%%

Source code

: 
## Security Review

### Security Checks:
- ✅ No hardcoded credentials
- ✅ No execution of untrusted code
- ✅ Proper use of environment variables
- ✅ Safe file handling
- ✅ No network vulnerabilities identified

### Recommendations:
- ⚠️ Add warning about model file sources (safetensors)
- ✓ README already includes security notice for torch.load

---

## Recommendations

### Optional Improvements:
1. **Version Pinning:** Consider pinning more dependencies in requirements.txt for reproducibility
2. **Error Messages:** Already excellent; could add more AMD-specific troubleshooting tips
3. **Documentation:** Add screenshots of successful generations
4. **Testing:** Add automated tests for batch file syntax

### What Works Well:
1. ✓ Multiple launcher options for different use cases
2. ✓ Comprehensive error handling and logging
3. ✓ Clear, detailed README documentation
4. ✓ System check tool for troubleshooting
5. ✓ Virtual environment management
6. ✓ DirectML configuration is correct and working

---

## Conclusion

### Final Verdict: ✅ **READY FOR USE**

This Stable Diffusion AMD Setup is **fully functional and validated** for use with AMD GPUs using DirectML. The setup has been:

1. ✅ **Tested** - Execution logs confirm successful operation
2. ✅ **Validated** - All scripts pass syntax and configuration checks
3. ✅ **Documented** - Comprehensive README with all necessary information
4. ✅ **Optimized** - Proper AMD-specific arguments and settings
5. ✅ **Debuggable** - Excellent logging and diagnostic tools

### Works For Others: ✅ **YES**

%%

= TO-DO ITEM =
Recast the source text in the rows above as a JSON list of strings, one string per line, leaving out blank lines.

= EXPECTED ANSWER =
[
  "Source code",
  ": ",
  "## Security Review",
  "### Security Checks:",
  "- ✅ No hardcoded credentials",
  "- ✅ No execution of untrusted code",
  "- ✅ Proper use of environment variables",
  "- ✅ Safe file handling",
  "- ✅ No network vulnerabilities identified",
  "### Recommendations:",
  "- ⚠️ Add warning about model file sources (safetensors)",
  "- ✓ README already includes security notice for torch.load",
  "---",
  "## Recommendations",
  "### Optional Improvements:",
  "1. **Version Pinning:** Consider pinning more dependencies in requirements.txt for reproducibility",
  "2. **Error Messages:** Already excellent; could add more AMD-specific troubleshooting tips",
  "3. **Documentation:** Add screenshots of successful generations",
  "4. **Testing:** Add automated tests for batch file syntax",
  "### What Works Well:",
  "1. ✓ Multiple launcher options for different use cases",
  "2. ✓ Comprehensive error handling and logging",
  "3. ✓ Clear, detailed README documentation",
  "4. ✓ System check tool for troubleshooting",
  "5. ✓ Virtual environment management",
  "6. ✓ DirectML configuration is correct and working",
  "---",
  "## Conclusion",
  "### Final Verdict: ✅ **READY FOR USE**",
  "This Stable Diffusion AMD Setup is **fully functional and validated** for use with AMD GPUs using DirectML. The setup has been:",
  "1. ✅ **Tested** - Execution logs confirm successful operation",
  "2. ✅ **Validated** - All scripts pass syntax and configuration checks",
  "3. ✅ **Documented** - Comprehensive README with all necessary information",
  "4. ✅ **Optimized** - Proper AMD-specific arguments and settings",
  "5. ✅ **Debuggable** - Excellent logging and diagnostic tools",
  "### Works For Others: ✅ **YES**"
]